---------- Available data

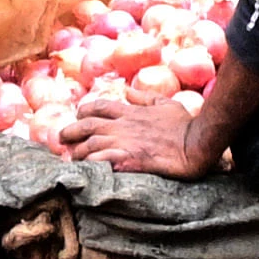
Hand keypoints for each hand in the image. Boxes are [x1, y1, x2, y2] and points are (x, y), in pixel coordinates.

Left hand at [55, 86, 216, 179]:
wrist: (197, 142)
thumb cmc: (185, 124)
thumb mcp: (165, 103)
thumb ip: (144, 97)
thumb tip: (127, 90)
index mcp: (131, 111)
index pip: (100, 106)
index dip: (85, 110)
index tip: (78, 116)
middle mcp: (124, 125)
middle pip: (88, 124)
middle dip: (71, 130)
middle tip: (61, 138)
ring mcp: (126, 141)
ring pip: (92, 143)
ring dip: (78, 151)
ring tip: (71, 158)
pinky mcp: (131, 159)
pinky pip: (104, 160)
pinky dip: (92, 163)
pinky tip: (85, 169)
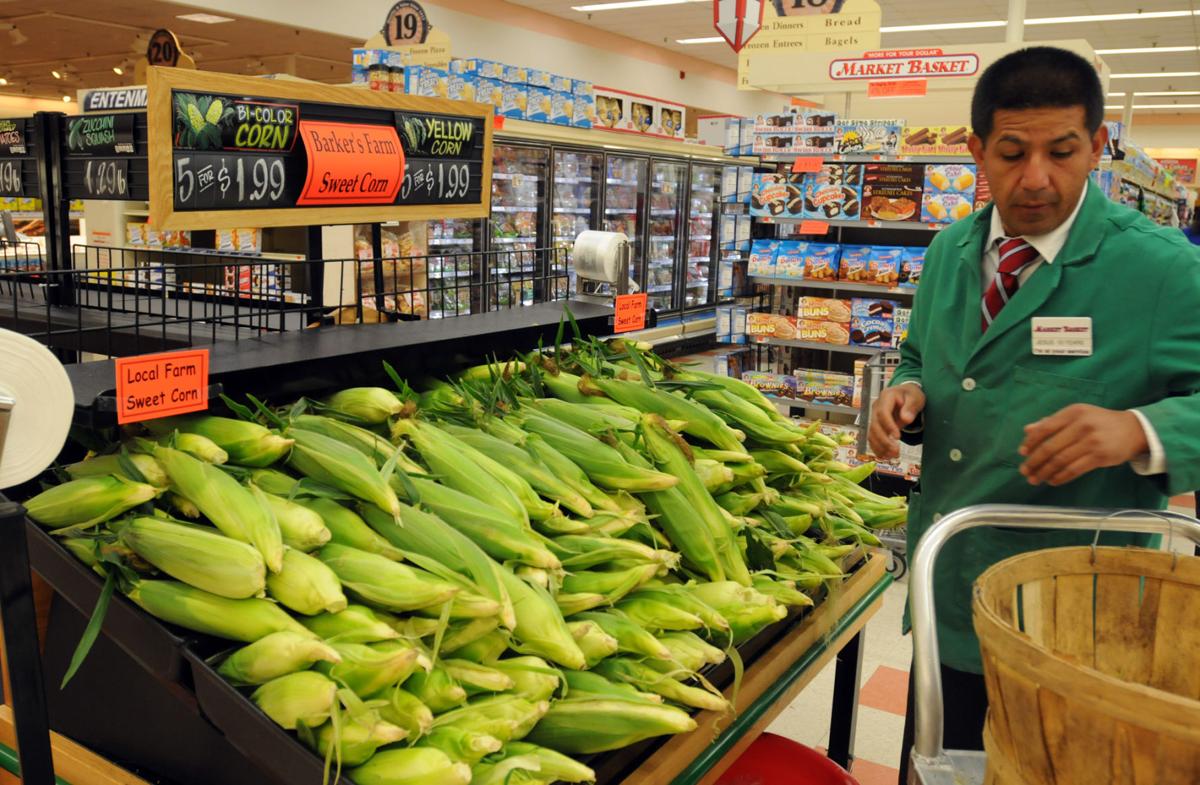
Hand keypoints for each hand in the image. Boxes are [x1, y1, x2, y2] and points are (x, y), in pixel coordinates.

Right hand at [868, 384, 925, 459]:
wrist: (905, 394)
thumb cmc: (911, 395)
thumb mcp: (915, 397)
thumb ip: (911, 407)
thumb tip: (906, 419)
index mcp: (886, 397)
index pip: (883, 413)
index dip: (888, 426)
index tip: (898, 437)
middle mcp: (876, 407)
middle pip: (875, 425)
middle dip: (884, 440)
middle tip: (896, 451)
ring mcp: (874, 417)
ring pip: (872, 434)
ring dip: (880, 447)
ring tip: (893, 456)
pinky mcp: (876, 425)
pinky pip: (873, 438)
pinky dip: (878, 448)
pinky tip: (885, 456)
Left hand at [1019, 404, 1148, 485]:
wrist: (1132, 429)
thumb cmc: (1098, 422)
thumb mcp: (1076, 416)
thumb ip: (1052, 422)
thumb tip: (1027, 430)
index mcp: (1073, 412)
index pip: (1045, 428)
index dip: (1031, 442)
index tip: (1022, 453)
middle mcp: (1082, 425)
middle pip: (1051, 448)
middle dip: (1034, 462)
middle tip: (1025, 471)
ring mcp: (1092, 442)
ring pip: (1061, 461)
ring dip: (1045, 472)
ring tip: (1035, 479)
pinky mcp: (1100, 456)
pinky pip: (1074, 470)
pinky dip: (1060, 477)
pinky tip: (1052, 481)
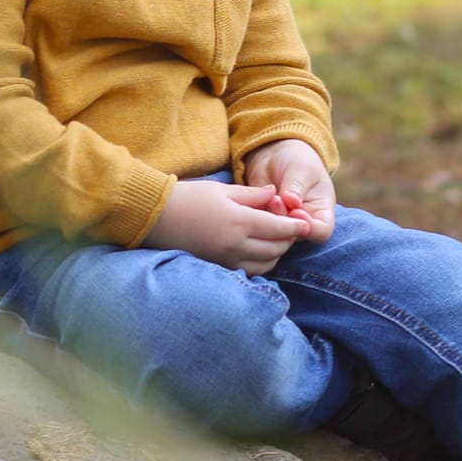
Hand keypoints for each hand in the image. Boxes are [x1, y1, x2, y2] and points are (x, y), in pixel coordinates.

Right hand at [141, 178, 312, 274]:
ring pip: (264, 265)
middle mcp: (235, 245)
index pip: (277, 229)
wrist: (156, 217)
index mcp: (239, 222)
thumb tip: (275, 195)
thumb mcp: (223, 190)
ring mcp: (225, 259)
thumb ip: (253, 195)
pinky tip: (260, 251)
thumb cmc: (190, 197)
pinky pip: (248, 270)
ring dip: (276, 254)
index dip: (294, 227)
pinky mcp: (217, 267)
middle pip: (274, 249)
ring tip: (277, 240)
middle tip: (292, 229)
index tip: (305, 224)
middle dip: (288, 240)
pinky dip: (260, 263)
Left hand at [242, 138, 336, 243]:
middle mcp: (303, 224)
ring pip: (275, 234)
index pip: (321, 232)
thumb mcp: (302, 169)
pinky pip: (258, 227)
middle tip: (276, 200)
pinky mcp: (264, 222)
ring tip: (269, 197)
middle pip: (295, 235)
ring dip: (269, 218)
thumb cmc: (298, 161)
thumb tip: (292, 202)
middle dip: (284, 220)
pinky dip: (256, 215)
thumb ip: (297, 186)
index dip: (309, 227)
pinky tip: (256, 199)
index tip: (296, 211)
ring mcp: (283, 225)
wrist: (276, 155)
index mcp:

--------------------

--- Work task ---
Above are some lines. Repeat exactly, and only, those from the line that has "ring tip: (893, 456)" through the line that has "pinky tip: (1052, 481)".

--- Exercise solution ---
ring tip: (893, 456)
pinky mcp: (876, 425)
pinky pip: (873, 438)
pinky dip: (878, 448)
pinky tip: (885, 456)
Left hand at [1019, 404, 1148, 485]:
wrist: (1132, 429)
thumb cmc: (1098, 422)
thumb mcp: (1076, 416)
thumb ip: (1052, 422)
thumb tip: (1027, 430)
index mcp: (1073, 412)
index pip: (1045, 428)
index dip: (1031, 442)
index tip: (1022, 453)
middle mcp: (1082, 425)
middle pip: (1051, 448)
middle dip: (1034, 462)
middle tip: (1025, 471)
ring mcp: (1092, 442)
ring pip: (1061, 461)
ring dip: (1045, 472)
ring tip: (1035, 479)
pinky mcp: (1100, 456)
pinky pip: (1074, 470)
pinky dip: (1060, 477)
pinky tip: (1052, 481)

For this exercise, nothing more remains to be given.